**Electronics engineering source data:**
----

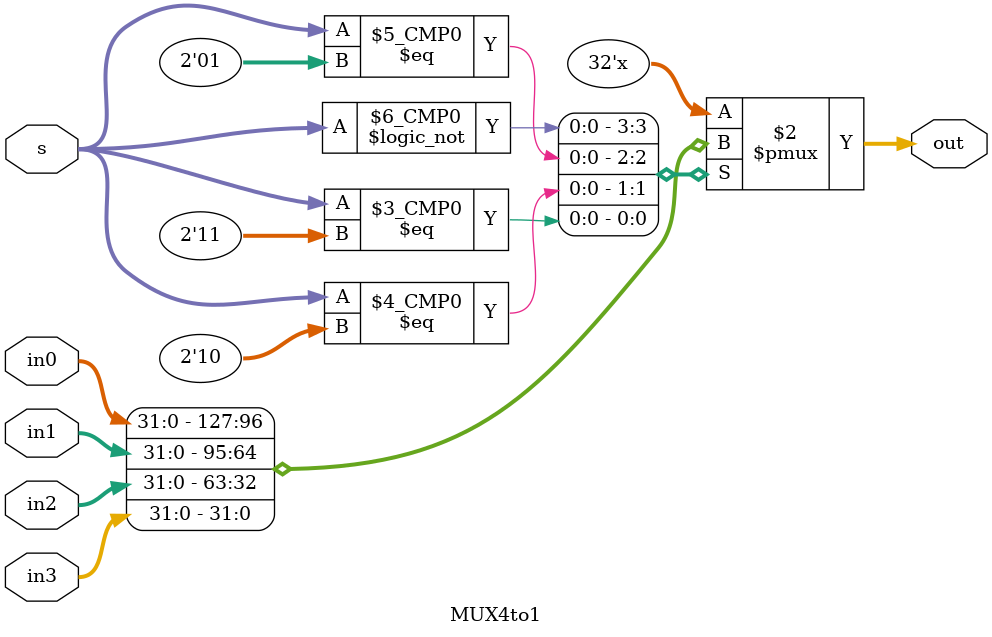
<source format=v>
`timescale 1ns / 1ps


module MUX2to1(
    input [31:0]in0,in1,
    input s,
    output [31:0]out
    );
    assign out = s ? in1:in0;
endmodule

module MUX3to1(
    input [31:0]in0,in1,in2,
    input [1:0]s,
    output reg [31:0]out
    );
    always @ (*)
    begin
        case(s)
            2'b00:out = in0;
            2'b01:out = in1;
            2'b10:out = in2;
            default: out = 32'bx;
        endcase
    end
endmodule

module MUX4to1(
    input [31:0]in0,in1,in2,in3,
    input [1:0]s,
    output reg [31:0]out
    );
    always @ (*)
    begin
        case(s)
            2'b00:out = in0;
            2'b01:out = in1;
            2'b10:out = in2;
            2'b11:out = in3;
        endcase
    end
endmodule

</source>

----

**EXERCISE OBJECTIVE:**
One number only, please: the count of lines in the data that hold the word "input".

**ANSWER TO THIS EXERCISE:**
6